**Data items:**
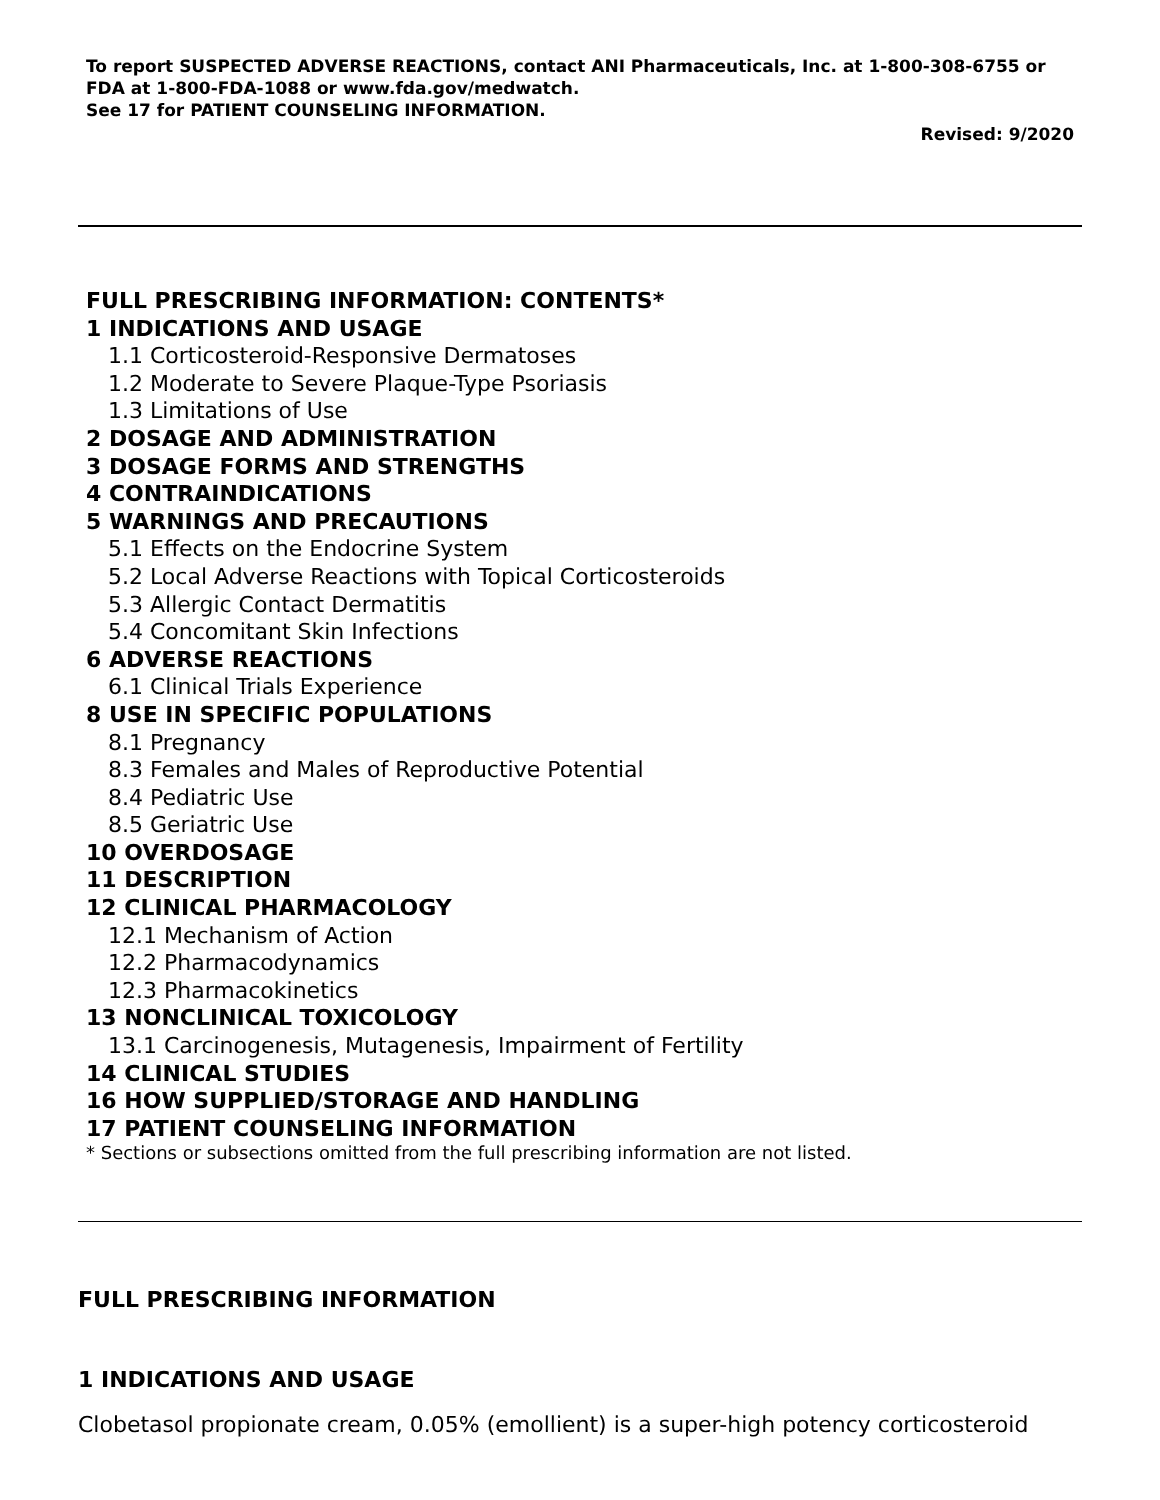To report SUSPECTED ADVERSE REACTIONS, contact ANI Pharmaceuticals, Inc. at 1-800-308-6755 or FDA at 1-800-FDA-1088 or www.fda.gov/medwatch.
See 17 for PATIENT COUNSELING INFORMATION.
Revised: 9/2020
FULL PRESCRIBING INFORMATION: CONTENTS*
1 INDICATIONS AND USAGE
1.1 Corticosteroid-Responsive Dermatoses
1.2 Moderate to Severe Plaque-Type Psoriasis
1.3 Limitations of Use
2 DOSAGE AND ADMINISTRATION
3 DOSAGE FORMS AND STRENGTHS
4 CONTRAINDICATIONS
5 WARNINGS AND PRECAUTIONS
5.1 Effects on the Endocrine System
5.2 Local Adverse Reactions with Topical Corticosteroids
5.3 Allergic Contact Dermatitis
5.4 Concomitant Skin Infections
6 ADVERSE REACTIONS
6.1 Clinical Trials Experience
8 USE IN SPECIFIC POPULATIONS
8.1 Pregnancy
8.3 Females and Males of Reproductive Potential
8.4 Pediatric Use
8.5 Geriatric Use
10 OVERDOSAGE
11 DESCRIPTION
12 CLINICAL PHARMACOLOGY
12.1 Mechanism of Action
12.2 Pharmacodynamics
12.3 Pharmacokinetics
13 NONCLINICAL TOXICOLOGY
13.1 Carcinogenesis, Mutagenesis, Impairment of Fertility
14 CLINICAL STUDIES
16 HOW SUPPLIED/STORAGE AND HANDLING
17 PATIENT COUNSELING INFORMATION
* Sections or subsections omitted from the full prescribing information are not listed.
FULL PRESCRIBING INFORMATION
1 INDICATIONS AND USAGE
Clobetasol propionate cream, 0.05% (emollient) is a super-high potency corticosteroid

**ABOUT THIS EXERCISE:**
The required result is an exact repeat of the records above from the line containing "17 PATIENT COUNSELING INFORMATION" to their final line.

**RESULT OF THE TASK:**
17 PATIENT COUNSELING INFORMATION
* Sections or subsections omitted from the full prescribing information are not listed.
FULL PRESCRIBING INFORMATION
1 INDICATIONS AND USAGE
Clobetasol propionate cream, 0.05% (emollient) is a super-high potency corticosteroid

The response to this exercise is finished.